Over a month later, the Monday of all Mondays, we received the results: melanoma. They don’t know if it was fully taken out during my last operation, or if it will require further treatment or surgeries. That Monday night, I maybe got a half hour of sleep, tossing, turning, praying, and worrying the entire night. 24 hours later, I was looking at flights. Not for a usual one or two week visit full of happy reunions, but a one-way back to Dallas the following week, unsure of what’s to come with tests, surgeries, exams, and possible treatment.

I’m not gonna lie, this week has been filled with a LOT of tears. A LOT of fears. A LOT of worries. A LOT of doubting. A LOT of unknown. A LOT of stress. A LOT of nerves. A LOT of pondering. A LOT of pretending to be strong around kids, communities, and fellow volunteers, while hiding my heartache. But, also a LOT of love. A LOT of care. A LOT of support. A LOT of prayers. A LOT of scripture reading. A LOT of worship music. A LOT of encouragement. A LOT of hugs (in person and through email, text, video chats, etc). A LOT of community, both nearby and distant, thinking of and praying for me while I struggle through these thoughts, feelings, and the unknown.

I don’t know what the next days, weeks, or months will hold, but I know WHO holds them. Whether the initial test comes back negative, and I’m back in Guatemala next week, or I am moving back to the states to undergo radiation, chemotherapy, hospital stays, and a bunch more for the next couple months (or years), HE HAS A PLAN. Only He knows what this experience will bring for me, for those medics who will be treating me, for the community that will be supporting me, and for the friends I meet along the way who may be facing a similar experience. I may temporarily off of the global mission field, but I still have a mission. To fight. To stay strong. To keep faith. And to be willing and able to share that faith with any who cross my path.

The Monday I got the news, I slept about a half hour.
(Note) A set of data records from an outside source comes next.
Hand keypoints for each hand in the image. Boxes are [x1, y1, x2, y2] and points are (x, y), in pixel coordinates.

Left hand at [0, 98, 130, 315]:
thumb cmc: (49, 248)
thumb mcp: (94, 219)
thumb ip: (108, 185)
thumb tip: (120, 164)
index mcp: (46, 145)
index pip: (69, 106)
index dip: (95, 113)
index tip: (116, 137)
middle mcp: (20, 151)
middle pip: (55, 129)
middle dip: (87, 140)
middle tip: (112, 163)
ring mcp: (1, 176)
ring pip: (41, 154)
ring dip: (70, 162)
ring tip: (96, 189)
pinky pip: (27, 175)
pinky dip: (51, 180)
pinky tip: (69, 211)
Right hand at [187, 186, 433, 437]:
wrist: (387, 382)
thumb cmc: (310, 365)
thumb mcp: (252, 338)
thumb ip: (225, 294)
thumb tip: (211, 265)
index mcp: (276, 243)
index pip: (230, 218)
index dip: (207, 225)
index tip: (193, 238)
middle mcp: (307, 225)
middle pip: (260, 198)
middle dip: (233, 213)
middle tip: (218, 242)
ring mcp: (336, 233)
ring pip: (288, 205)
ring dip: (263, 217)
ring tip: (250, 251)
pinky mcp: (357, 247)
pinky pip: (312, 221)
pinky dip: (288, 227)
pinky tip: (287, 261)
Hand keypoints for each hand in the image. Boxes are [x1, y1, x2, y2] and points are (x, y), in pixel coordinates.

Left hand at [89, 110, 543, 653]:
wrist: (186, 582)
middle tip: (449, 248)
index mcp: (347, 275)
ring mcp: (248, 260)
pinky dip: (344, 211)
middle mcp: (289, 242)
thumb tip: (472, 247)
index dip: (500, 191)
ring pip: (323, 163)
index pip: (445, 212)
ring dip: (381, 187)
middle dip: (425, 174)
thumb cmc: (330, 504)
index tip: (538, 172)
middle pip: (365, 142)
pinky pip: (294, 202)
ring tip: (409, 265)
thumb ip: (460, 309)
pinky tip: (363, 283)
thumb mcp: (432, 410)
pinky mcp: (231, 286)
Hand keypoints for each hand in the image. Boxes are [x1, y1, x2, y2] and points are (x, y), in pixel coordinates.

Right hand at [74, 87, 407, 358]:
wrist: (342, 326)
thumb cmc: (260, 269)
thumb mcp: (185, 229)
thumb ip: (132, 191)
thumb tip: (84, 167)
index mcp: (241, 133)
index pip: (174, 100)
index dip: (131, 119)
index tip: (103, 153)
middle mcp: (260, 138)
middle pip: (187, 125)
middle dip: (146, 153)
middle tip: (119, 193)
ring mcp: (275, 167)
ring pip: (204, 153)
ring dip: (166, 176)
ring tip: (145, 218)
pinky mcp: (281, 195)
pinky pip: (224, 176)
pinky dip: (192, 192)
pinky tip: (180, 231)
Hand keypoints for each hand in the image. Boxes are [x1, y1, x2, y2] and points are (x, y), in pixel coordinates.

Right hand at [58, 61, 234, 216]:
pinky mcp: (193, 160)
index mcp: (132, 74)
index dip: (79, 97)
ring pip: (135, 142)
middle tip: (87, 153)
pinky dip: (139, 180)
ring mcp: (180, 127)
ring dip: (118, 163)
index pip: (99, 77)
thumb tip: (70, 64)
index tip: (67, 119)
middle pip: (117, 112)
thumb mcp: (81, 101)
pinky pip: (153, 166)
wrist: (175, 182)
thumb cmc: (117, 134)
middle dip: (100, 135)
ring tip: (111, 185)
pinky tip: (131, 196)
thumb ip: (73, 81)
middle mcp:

From those 30 minutes of rest, I clearly remember my dream. It was a voice of one of my pastor friends saying to me, “You inspire me, you encourage me, you’ve made a difference…” I am keeping my mindset on those words, to help inspire, encourage, and make a difference for those around me on the journey that lies ahead.

I’ve got this.

God’s got this.

My prayer warriors have got this.

My medical team’s got this.

We’ve got this.

It takes a village to raise a child. Thanks for being part of my village.

Guatemala, I will be back.

Casa Shalom, I will be back.

We Help Children, I will be back.

Volcano victims, I will be back.

Voy a regresar.

“Why am I discouraged?

Why is my heart so sad?

I will put my hope in God!

I will praise him again-

my Savior and my God!”

Psalm 42:11

—-

3/6/19

I am happy to say I am back at home, in Guatemala, with all my kiddos, friends, ministries, and communities.
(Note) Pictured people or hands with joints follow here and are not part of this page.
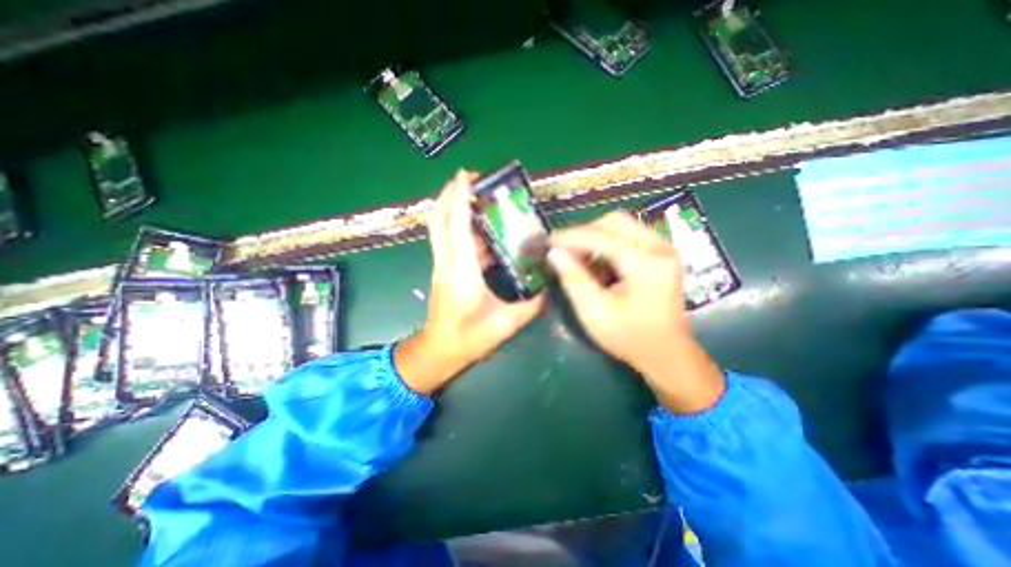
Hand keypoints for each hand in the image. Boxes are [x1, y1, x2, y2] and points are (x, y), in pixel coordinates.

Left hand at [393, 172, 543, 396]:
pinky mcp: (443, 270)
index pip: (458, 227)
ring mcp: (442, 266)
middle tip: (470, 178)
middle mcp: (447, 263)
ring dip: (452, 206)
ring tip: (475, 195)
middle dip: (450, 194)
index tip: (466, 176)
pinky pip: (447, 239)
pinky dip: (458, 225)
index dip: (460, 198)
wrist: (438, 351)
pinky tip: (479, 227)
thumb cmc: (469, 339)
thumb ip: (531, 304)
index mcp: (462, 272)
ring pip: (440, 227)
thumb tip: (548, 286)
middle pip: (440, 220)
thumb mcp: (506, 324)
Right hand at [546, 211, 726, 414]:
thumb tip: (554, 253)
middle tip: (563, 249)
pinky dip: (606, 243)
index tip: (547, 241)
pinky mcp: (661, 253)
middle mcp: (659, 247)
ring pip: (621, 225)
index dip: (570, 237)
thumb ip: (573, 279)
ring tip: (576, 255)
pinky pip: (628, 236)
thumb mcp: (594, 312)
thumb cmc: (629, 337)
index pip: (601, 237)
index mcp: (646, 263)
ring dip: (594, 236)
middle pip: (614, 222)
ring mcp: (663, 248)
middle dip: (584, 232)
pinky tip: (595, 261)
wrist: (666, 353)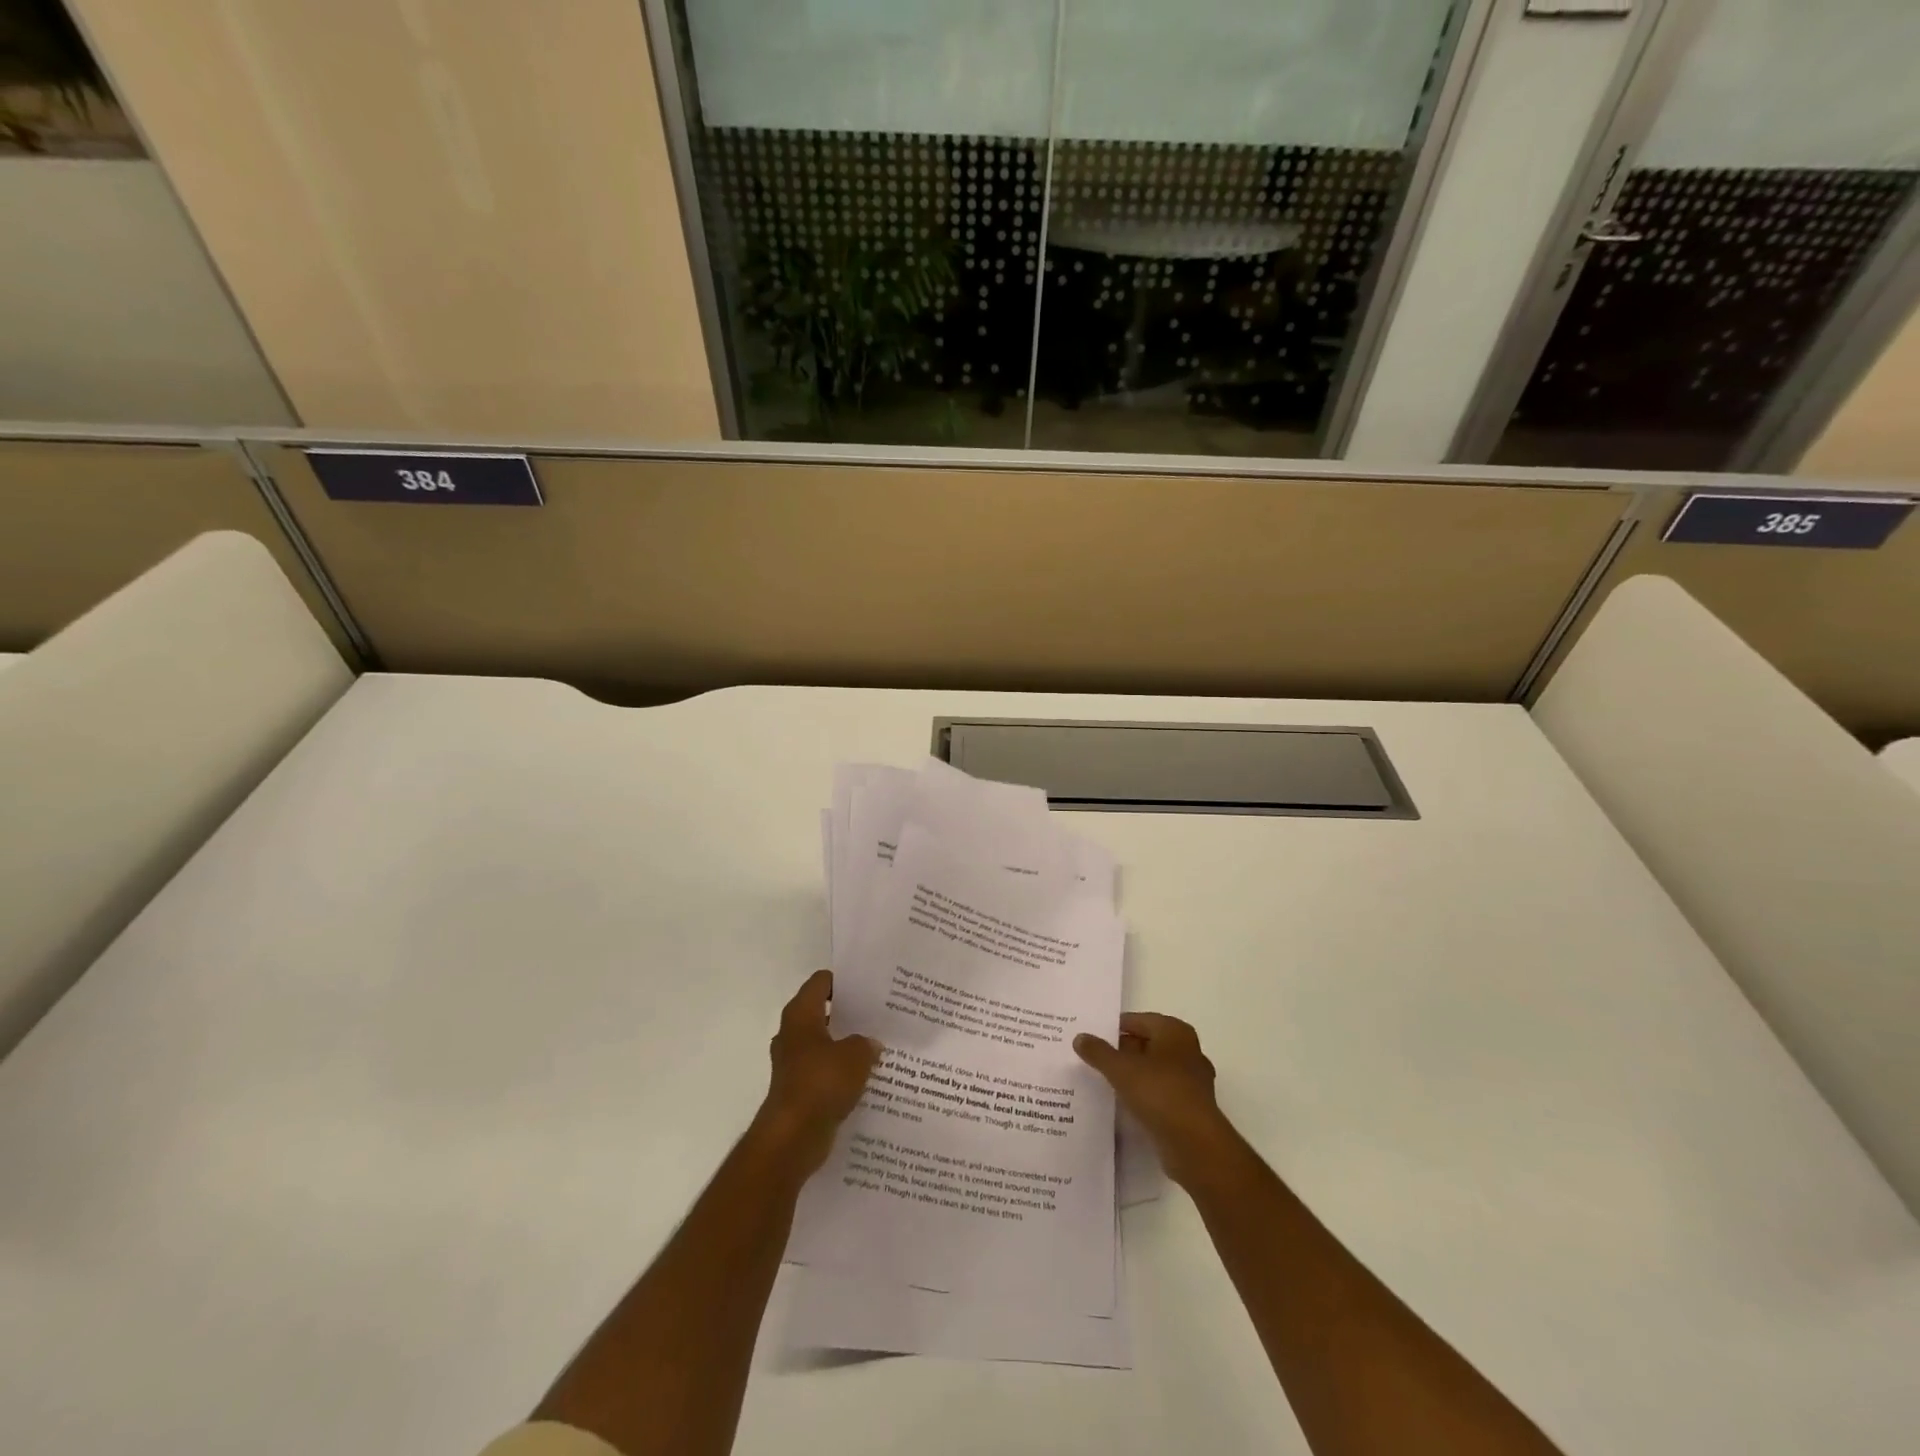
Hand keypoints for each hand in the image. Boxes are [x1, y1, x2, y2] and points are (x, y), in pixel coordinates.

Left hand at [752, 970, 880, 1176]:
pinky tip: (867, 1077)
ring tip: (878, 1046)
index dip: (845, 981)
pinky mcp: (799, 1089)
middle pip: (823, 1012)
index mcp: (800, 1014)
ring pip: (825, 1043)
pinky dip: (842, 1072)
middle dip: (849, 1014)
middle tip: (880, 1015)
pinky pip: (825, 1071)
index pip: (821, 982)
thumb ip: (866, 1043)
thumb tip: (870, 1044)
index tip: (870, 987)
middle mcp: (792, 1033)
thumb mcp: (855, 1055)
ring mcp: (793, 1063)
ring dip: (846, 1045)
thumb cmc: (821, 1083)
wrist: (792, 1137)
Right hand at [1075, 1012, 1235, 1186]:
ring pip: (1153, 1069)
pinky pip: (1160, 1092)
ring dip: (1132, 1074)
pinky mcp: (1190, 1106)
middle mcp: (1187, 1050)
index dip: (1112, 1028)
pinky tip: (1123, 1103)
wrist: (1194, 1144)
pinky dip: (1143, 1094)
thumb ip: (1098, 1052)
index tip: (1090, 1038)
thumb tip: (1080, 1037)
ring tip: (1103, 1080)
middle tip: (1092, 1058)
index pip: (1137, 1021)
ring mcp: (1191, 1080)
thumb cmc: (1159, 1092)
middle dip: (1121, 1051)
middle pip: (1146, 1044)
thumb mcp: (1121, 1068)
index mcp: (1174, 1031)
February 7 was my initial surgery. I got a good portion taken out of my lower back where the original lump was, and also a few minor cuts to see if anything has spread to the other side into neighboring lymph nodes up front. It wasn’t an easy recovery, with more than a week of bed rest, weekly checkups, and a follow up minor surgery a few weeks following to fix what had not been healing correctly.

February 15, I heard the greatest “no” of my life: no cancer! If I wasn’t almost naked, half wrapped in a hospital gown with a dozen or two fresh stitches in me, I would’ve been dancing and happily crying my way through the doctor’s office.

Thank you to each of you who sent me a thought, prayer, encouraging message, or a shoulder to cry on during the past month and a half. It was greatly appreciated and felt. I thank God for the community He has placed me in full of people who deeply love and care for me! Even thought I am cancer free, I am still living with the mentality of the words from the dream, “You inspire me, you encourage me, you’ve made a difference…”. May these words continue to carry me through complete healing of my recent surgeries and emotional lows and highs.